The Orangeman is a man of prayer,
To heaven looks for aid;
Against want and care and every snare,
For his soul’s dread ruin laid.
And a prayerful man is never known
In perils to be afraid;
For God’s power is shown when he alone
Can save from the foeman’s blade.
The Orangeman is a man of peace,
But purity peace precedes;
And when ills increase, he cannot cease
To be warlike in his deeds.
Thus does he become a man of strife,
Of strife in a holy cause;
And when danger is rife, he would risk his life
For the King, and Church, and laws.
The Orangeman is a man of love,
He prays for his enemies,
And he’d seek to move the great King above,
On his humble bended-knees.
He loves his Bible, he loves his King,
And all good men he sees;
He loves the Orange, nor hates the Green,
And he bows to the law’s decrees.
E. Harper, ‘The Orangeman’
Why they join
SAM: It’s part of us. My father and my grandfather were in the local lodge. As a little boy, the Twelfth of July was a big day. I had bands singing in my ears. It was something that was just part of your culture. It was almost like Christmas when you were a kid. You thought it would never come back again. So it was part of you. There was a band attached to my lodge so I joined the band and was a member of that band for forty-two years.

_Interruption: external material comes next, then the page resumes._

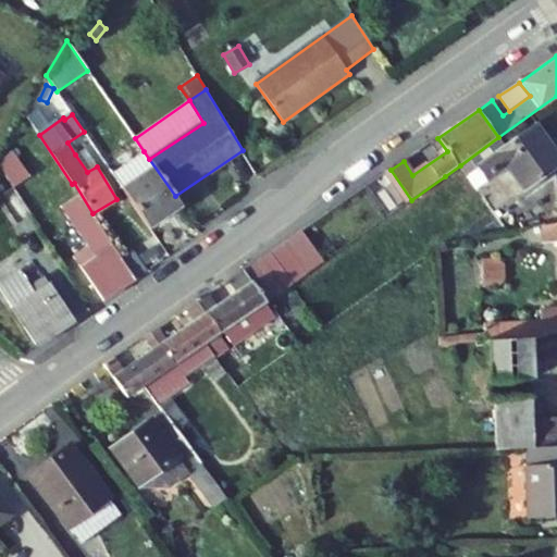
[(505,147),(498,137),(460,165),(468,175),(478,169),(486,181),(492,176),(506,165),(517,181),(523,190),(556,166),(556,152),(537,125),(505,147)]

There were two sets of fathers and sons in that band.
BRIAN: I resisted it for a long time after I became a Christian in 1954. I saw conflict between principle and practice. But having thought about it and realized I believed in what the institution stood for, I saw a parallel between the church and the Orange Order. The church is imperfect; the institution is imperfect. So I realized I should be inside.
Even in the days when I was critical of the Orange Order from outside it, when I saw an Orange parade, I saw a particular man I knew well, and I knew that I could not apply any of my criticism of the Order to him. I chose his lodge. So you see, the ways people live their lives speak louder than anything else. This is why I feel strongly that as an institution we don’t need a professional PR person; we simply need Orangemen on the ground, faithful people with integrity, for that speaks volumes.
CHRIS: There’s an element of father to son, but there would be a lot of people in our lodge whose parents would never have been involved; people who just feel a need to identify themselves. As a kid I always wanted to be an Orangeman, because of what was happening with the bands. I loved the bands. My father was first in the family to be a member of the Orange Order. He joined much to the chagrin of the entire family, who thought it was a lot of crap. There was a sort of a left-wing fundamentalist Protestant element in my family. Grandfather was a Cooneyite; they didn’t even believe in churches. They’re almost like Quakers.
WILLIAM: I joined because some of the folk who were a little older than me that I respected a lot were in the Orange and they were folk who were Christians to begin with. They were folk who were working within the community, part of community life, and I thought, well, they’re older, they’re mature and they believe it’s important and has something to give.
I did it undoubtedly primarily for the sake of history and identity with the Protestant people throughout the generations. My forefathers were in it, my grandfather was in it, certainly I was going to keep the lifeline so to speak. And I stayed with it through thick and thin because I believe that when you look through its qualifications and its principles, if men can live by it, it gives them a good foundation of life and it holds on to principles that society is losing at this stage, like the importance of family life and respect for elders.